Photo: Yyaroshko (Wikimedia, under CC license)

1. Ecumenism is not a watering down of doctrine. It is not about trying to find the essence of Christianity and venturing no further. See, our faith is (or should be) so pervasive as to tint our every action. Therefore, sticking our ecumenical thought to what we deem essential and not saying anything about the rest is tantamount to restricting ecumenism to a tiny part of who we are.

2. Ecumenism is not about pretending we have no differences, or at least no substantial differences. It is not about burying our head in the sand and inviting others to follow our practice; nor is it about blindly following other practices by pretending they’re all the same anyway. Such an attitude is presumptuous at best, and maybe damaging – especially around issues of communion. The Body of Christ is made up of a variety of organs; that diversity should be embraced at least to some extent, rather than glossed over as “something for another day”.

3. Ecumenism is not about glorifying those differences either. The differences are there, but we are all looking towards God. And in ecumenism, we are looking towards Him together.

3. Ecumenism is not inter-faith. It’s not talking with people who are assumed to be radically different. In “doing” ecumenism, we are joining our brothers and sisters in worshiping the same God: it is joint action, and relies on an ultimately common understanding of God.

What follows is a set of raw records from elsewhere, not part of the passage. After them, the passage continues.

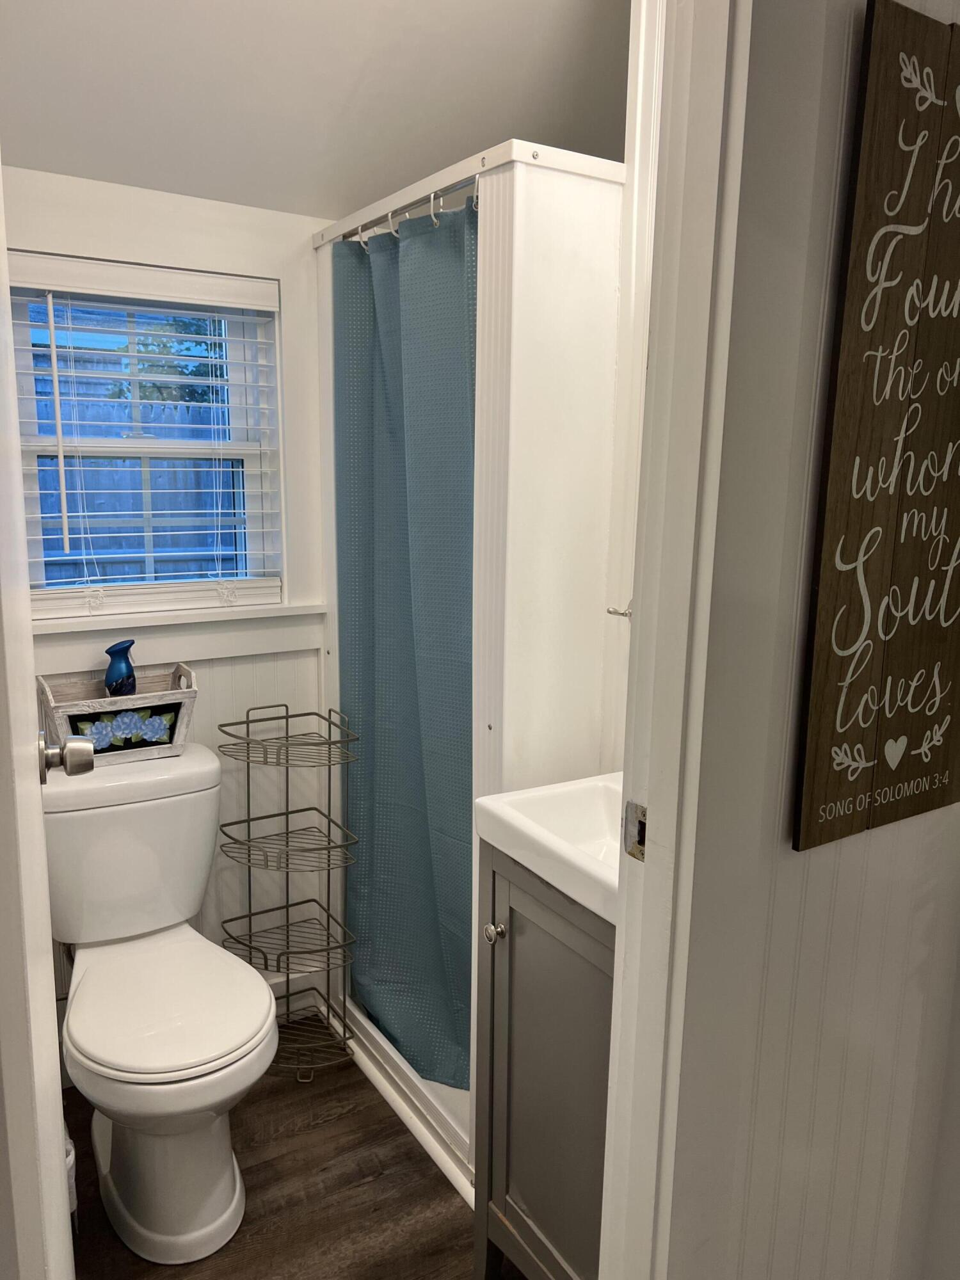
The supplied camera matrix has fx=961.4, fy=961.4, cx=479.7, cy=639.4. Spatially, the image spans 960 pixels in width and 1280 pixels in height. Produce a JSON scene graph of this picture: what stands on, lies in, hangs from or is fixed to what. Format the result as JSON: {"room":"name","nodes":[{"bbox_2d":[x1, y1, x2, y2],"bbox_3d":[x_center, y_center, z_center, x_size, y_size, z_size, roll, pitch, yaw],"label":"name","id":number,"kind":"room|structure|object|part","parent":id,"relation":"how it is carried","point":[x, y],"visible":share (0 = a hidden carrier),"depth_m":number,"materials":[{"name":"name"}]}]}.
{"room":"bathroom","nodes":[
{"label":"bathroom","id":0,"kind":"room"},
{"bbox_2d":[1,169,341,1034],"bbox_3d":[-0.685,-0.143,2.311,1.728,2.317,0.135,-6,13,-32],"label":"back wall","id":1,"kind":"structure","parent":0,"point":[169,221],"depth_m":2.31,"materials":[{"name":"white paint"}]},
{"bbox_2d":[7,272,284,615],"bbox_3d":[-0.786,-0.434,2.223,0.609,0.731,0.094,-6,13,-32],"label":"window","id":2,"kind":"structure","parent":1,"relation":"in","point":[272,420],"depth_m":2.24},
{"bbox_2d":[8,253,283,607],"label":"window blind","id":3,"kind":"object","parent":2,"relation":"attached to","point":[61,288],"visible":0.88,"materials":[{"name":"white plastic"}]},
{"bbox_2d":[28,600,334,640],"bbox_3d":[-0.758,-0.048,2.174,0.857,0.034,0.107,-6,13,-32],"label":"window sill","id":4,"kind":"structure","parent":1,"relation":"attached to","point":[159,622],"depth_m":2.17,"materials":[{"name":"white paint"}]},
{"bbox_2d":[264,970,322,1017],"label":"baseboard","id":5,"kind":"structure","parent":1,"relation":"attached to","point":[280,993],"depth_m":2.51,"materials":[{"name":"white paint"}]},
{"bbox_2d":[58,1015,519,1279],"bbox_3d":[0.080,1.264,1.246,2.204,0.061,3.245,-6,13,-32],"label":"floor","id":6,"kind":"structure","parent":0,"point":[275,1096],"depth_m":1.91,"materials":[{"name":"brown wood"}]},
{"bbox_2d":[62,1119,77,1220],"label":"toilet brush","id":7,"kind":"object","parent":6,"relation":"on","point":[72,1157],"visible":0.21,"depth_m":1.66,"materials":[{"name":"white"}]},
{"bbox_2d":[46,739,277,1267],"bbox_3d":[-0.653,0.686,1.921,0.435,0.799,0.767,-6,13,-32],"label":"toilet","id":8,"kind":"object","parent":6,"relation":"on","point":[233,1203],"visible":0.98,"depth_m":1.82,"materials":[{"name":"white ceramic"}]},
{"bbox_2d":[37,658,198,764],"bbox_3d":[-0.781,0.149,2.069,0.307,0.185,0.164,-6,13,-32],"label":"wooden crate","id":9,"kind":"object","parent":8,"relation":"on","point":[180,700],"visible":0.82,"depth_m":2.03,"materials":[{"name":"wood"}]},
{"bbox_2d":[103,639,137,696],"bbox_3d":[-0.772,0.093,2.068,0.074,0.183,0.069,-6,13,-32],"label":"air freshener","id":10,"kind":"object","parent":9,"relation":"in","point":[109,676],"visible":0.88,"depth_m":2.04,"materials":[{"name":"blue plastic"}]},
{"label":"toilet base","id":11,"kind":"part","parent":8,"relation":"part of","materials":[{"name":"white ceramic"}]},
{"bbox_3d":[-0.608,0.688,1.895,0.390,0.042,0.478,-6,13,-32],"label":"toilet seat","id":12,"kind":"part","parent":8,"relation":"part of","materials":[{"name":"white plastic"}]},
{"bbox_2d":[216,702,359,1077],"bbox_3d":[-0.460,0.598,2.285,0.275,0.847,0.308,-6,13,-32],"label":"wire rack","id":13,"kind":"object","parent":6,"relation":"on","point":[310,713],"visible":0.97,"depth_m":2.28,"materials":[{"name":"metal"}]},
{"bbox_2d":[309,139,623,1187],"bbox_3d":[0.084,0.055,2.249,0.682,1.953,0.859,-6,13,-32],"label":"shower stall","id":14,"kind":"object","parent":6,"relation":"on","point":[523,157],"visible":0.51,"depth_m":1.81,"materials":[{"name":"white plastic"}]},
{"bbox_2d":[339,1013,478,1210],"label":"shower curb","id":15,"kind":"structure","parent":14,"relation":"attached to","point":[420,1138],"depth_m":2.12,"materials":[{"name":"white plastic"}]},
{"bbox_2d":[338,172,479,244],"bbox_3d":[-0.146,-0.832,1.892,0.047,0.059,0.606,-6,13,-32],"label":"curtain rod","id":16,"kind":"object","parent":14,"relation":"attached to","point":[454,189],"visible":0.54,"depth_m":1.83,"materials":[{"name":"silver metal"}]},
{"bbox_2d":[332,197,478,1098],"bbox_3d":[-0.160,0.035,2.081,0.111,1.806,0.611,-6,13,-32],"label":"shower curtain","id":17,"kind":"object","parent":16,"relation":"hanging from","point":[409,700],"visible":0.73,"depth_m":2.08,"materials":[{"name":"teal fabric"}]},
{"bbox_2d":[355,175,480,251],"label":"shower curtain rings","id":18,"kind":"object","parent":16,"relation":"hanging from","point":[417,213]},
{"bbox_2d":[472,838,615,1279],"bbox_3d":[0.275,0.741,1.527,0.442,0.879,0.533,-6,13,-32],"label":"vanity cabinet","id":19,"kind":"object","parent":6,"relation":"on","point":[518,1033],"visible":0.39,"depth_m":1.49,"materials":[{"name":"grey paint"}]},
{"bbox_3d":[0.024,0.475,1.576,0.029,0.029,0.028,-6,13,-32],"label":"knob","id":20,"kind":"part","parent":19,"relation":"part of","materials":[{"name":"silver metal"}]},
{"bbox_2d":[474,772,620,925],"bbox_3d":[0.272,0.323,1.483,0.402,0.141,0.487,-6,13,-32],"label":"sink","id":21,"kind":"object","parent":19,"relation":"on","point":[557,837],"visible":0.45,"depth_m":1.52,"materials":[{"name":"white ceramic"}]},
{"bbox_2d":[0,0,632,221],"bbox_3d":[-0.071,-1.082,1.339,2.169,0.305,2.167,-6,13,-32],"label":"ceiling","id":22,"kind":"structure","parent":0,"point":[280,15],"depth_m":1.92,"materials":[{"name":"grey paint"}]},
{"bbox_2d":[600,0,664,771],"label":"bathroom wall","id":23,"kind":"structure","parent":0,"point":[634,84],"depth_m":1.80,"materials":[{"name":"white paint"}]},
{"bbox_2d":[606,602,632,618],"bbox_3d":[0.282,-0.052,1.772,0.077,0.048,0.085,-6,13,-32],"label":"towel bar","id":24,"kind":"object","parent":23,"relation":"attached to","point":[623,614],"visible":0.29,"depth_m":1.79,"materials":[{"name":"silver metal"}]},
{"bbox_2d":[663,0,959,1279],"bbox_3d":[0.508,-0.080,1.118,1.251,2.617,0.126,-6,13,-32],"label":"right wall","id":25,"kind":"structure","parent":0,"point":[774,57],"depth_m":1.03,"materials":[{"name":"white paint"}]},
{"bbox_2d":[598,0,753,1276],"bbox_3d":[-0.078,0.208,0.842,0.785,2.128,0.162,-6,13,-32],"label":"door frame","id":26,"kind":"structure","parent":25,"relation":"attached to","point":[623,950],"depth_m":0.96,"materials":[{"name":"white paint"}]},
{"bbox_2d":[0,164,76,1279],"bbox_3d":[-0.481,0.171,0.957,0.141,2.001,0.781,-4,12,-26],"label":"door","id":27,"kind":"structure","parent":26,"relation":"attached to","point":[59,1163],"depth_m":0.75,"materials":[{"name":"white paint"}]},
{"bbox_2d":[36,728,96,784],"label":"door knob","id":28,"kind":"object","parent":27,"relation":"attached to","point":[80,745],"visible":0.96,"depth_m":1.15,"materials":[{"name":"silver metal"}]},
{"bbox_2d":[622,800,647,861],"bbox_3d":[0.164,0.200,0.996,0.010,0.063,0.039,-6,13,-32],"label":"strike plate","id":29,"kind":"object","parent":26,"relation":"attached to","point":[642,824],"visible":0.69,"depth_m":1.00,"materials":[{"name":"metal"}]},
{"bbox_2d":[792,0,959,861],"bbox_3d":[0.481,-0.192,1.007,0.346,0.839,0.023,-6,13,-32],"label":"wooden sign","id":30,"kind":"object","parent":25,"relation":"attached to","point":[845,644],"visible":0.99,"depth_m":0.96,"materials":[{"name":"brown wood"}]},
{"label":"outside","id":31,"kind":"structure","parent":0,"visible":0},
{"label":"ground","id":32,"kind":"structure","parent":31,"visible":0},
{"bbox_2d":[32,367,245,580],"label":"fence","id":33,"kind":"object","parent":32,"relation":"on","point":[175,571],"visible":0.34,"depth_m":6.15,"materials":[{"name":"wood"}]},
{"bbox_2d":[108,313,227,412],"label":"tree","id":34,"kind":"object","parent":32,"relation":"on","point":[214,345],"visible":0.18,"depth_m":7.52,"materials":[{"name":"green plant"}]}
]}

4. Ecumenism is not an excuse for evangelism. The only attitude that can be had in ecumenical events is one of brotherhood. Yes, teaching can happen, discussions can happen – and it would be a sad thing if they didn’t! After all, it wouldn’t be much of a congregation if people didn’t talk with one another, or rebuked one another. But while such disagreements and ensuing discussions are welcome, they are not the main thrust of ecumenical action.

5. Ecumenism is not about striving for peace. Peace is far more easily achieved through mutual ignorance anyway!

6. Ecumenism is not done for the sake of being nice. Who cares about niceties? We have plenty of other people to be nice to. It’s not for the sake of looking lovey-dovey and politically correct either! No, it is done because we are one body, one church, and we should sometimes start acting like it.

7. Ecumenism is not about dialogue. It’s not a question of “understanding the other” better, or of debating thorny theological points with one another. Imagine this: Calvinists and Arminians belonging to separate bodies, and joining together – and all the event revolving around predestination! There would be a point in that, granted – any discussion on predestination is welcome – but is it really everything Christians talk about? Surely not! Then why make it the main point of a joint event?

8. Ecumenism is not trumping other church activities. I see ecumenism as an outlook, an attitude which, yes, comes through in some specific events. And in an ideal world, this attitude should shine through regular church activities. But in the event it does not, there is little point going towards the outside at the expense of the inside.